Required action: Please write out every line of the material below word for word, leaving out the pictures.

Data drawn from a collection:
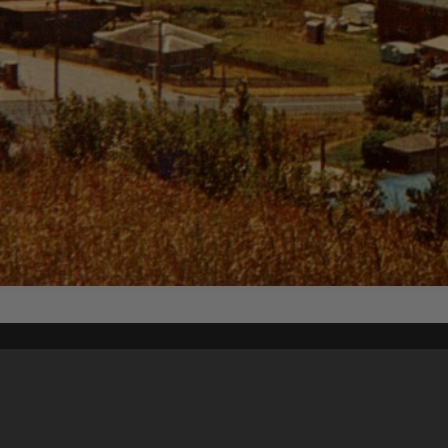
Content on t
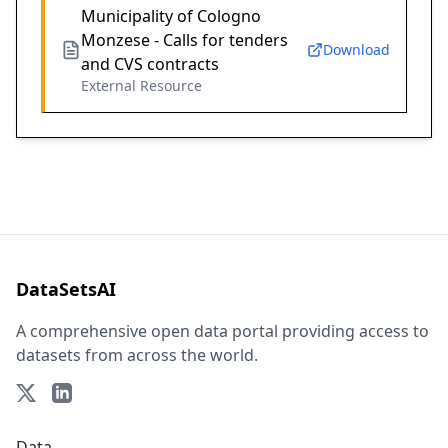
Municipality of Cologno
Monzese - Calls for tenders
Download
and CVS contracts
External Resource
DataSetsAI
A comprehensive open data portal providing access to
datasets from across the world.
Data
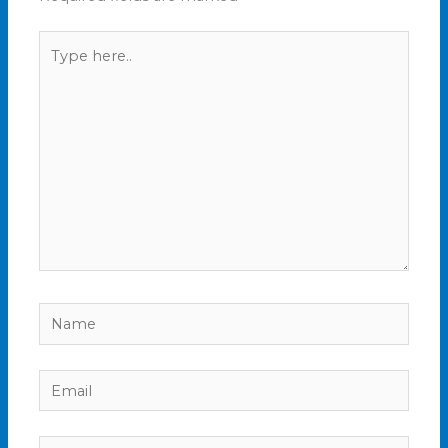
Type
here..
Name
Email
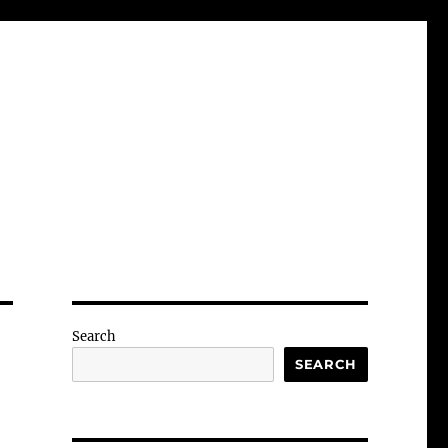
Search
SEARCH
-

Result of this task:
Content on t
Municipality of Cologno
Monzese - Calls for tenders
Download
and CVS contracts
External Resource
DataSetsAI
A comprehensive open data portal providing access to
datasets from across the world.
Data
Type
here..
Name
Email
Search
SEARCH
-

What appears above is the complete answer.